■ **Data supplied**

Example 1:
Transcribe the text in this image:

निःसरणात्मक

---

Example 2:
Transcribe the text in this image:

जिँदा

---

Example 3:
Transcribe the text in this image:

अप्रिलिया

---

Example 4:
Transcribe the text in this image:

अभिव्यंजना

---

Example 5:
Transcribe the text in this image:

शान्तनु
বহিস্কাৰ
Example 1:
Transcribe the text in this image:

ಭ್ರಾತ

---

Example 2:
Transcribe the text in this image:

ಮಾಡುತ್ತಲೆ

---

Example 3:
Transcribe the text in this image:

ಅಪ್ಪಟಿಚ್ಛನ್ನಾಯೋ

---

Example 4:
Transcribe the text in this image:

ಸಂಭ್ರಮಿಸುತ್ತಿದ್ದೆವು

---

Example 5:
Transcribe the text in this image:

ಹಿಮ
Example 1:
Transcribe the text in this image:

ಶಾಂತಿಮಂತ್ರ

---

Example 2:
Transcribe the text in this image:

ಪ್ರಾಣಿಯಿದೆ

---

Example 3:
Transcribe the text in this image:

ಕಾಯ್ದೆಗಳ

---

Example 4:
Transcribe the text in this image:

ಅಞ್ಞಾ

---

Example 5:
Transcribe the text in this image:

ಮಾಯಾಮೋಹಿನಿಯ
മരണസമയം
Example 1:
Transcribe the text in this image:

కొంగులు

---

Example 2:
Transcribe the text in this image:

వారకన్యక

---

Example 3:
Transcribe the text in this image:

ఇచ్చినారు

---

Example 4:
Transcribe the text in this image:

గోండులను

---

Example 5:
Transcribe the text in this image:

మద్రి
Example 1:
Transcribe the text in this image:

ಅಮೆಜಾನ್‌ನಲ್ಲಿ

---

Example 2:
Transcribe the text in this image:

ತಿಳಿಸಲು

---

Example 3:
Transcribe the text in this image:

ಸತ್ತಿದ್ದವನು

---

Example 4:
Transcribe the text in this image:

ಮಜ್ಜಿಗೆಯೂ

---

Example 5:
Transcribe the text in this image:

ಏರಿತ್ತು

■ **The task**
Print the items above without any change, starting at the very beginning and ending at the line that contains "ಅಪ್ಪಟಿಚ್ಛನ್ನಾಯೋ", with that line included.

■ **Task solution**
Example 1:
Transcribe the text in this image:

निःसरणात्मक

---

Example 2:
Transcribe the text in this image:

जिँदा

---

Example 3:
Transcribe the text in this image:

अप्रिलिया

---

Example 4:
Transcribe the text in this image:

अभिव्यंजना

---

Example 5:
Transcribe the text in this image:

शान्तनु
বহিস্কাৰ
Example 1:
Transcribe the text in this image:

ಭ್ರಾತ

---

Example 2:
Transcribe the text in this image:

ಮಾಡುತ್ತಲೆ

---

Example 3:
Transcribe the text in this image:

ಅಪ್ಪಟಿಚ್ಛನ್ನಾಯೋ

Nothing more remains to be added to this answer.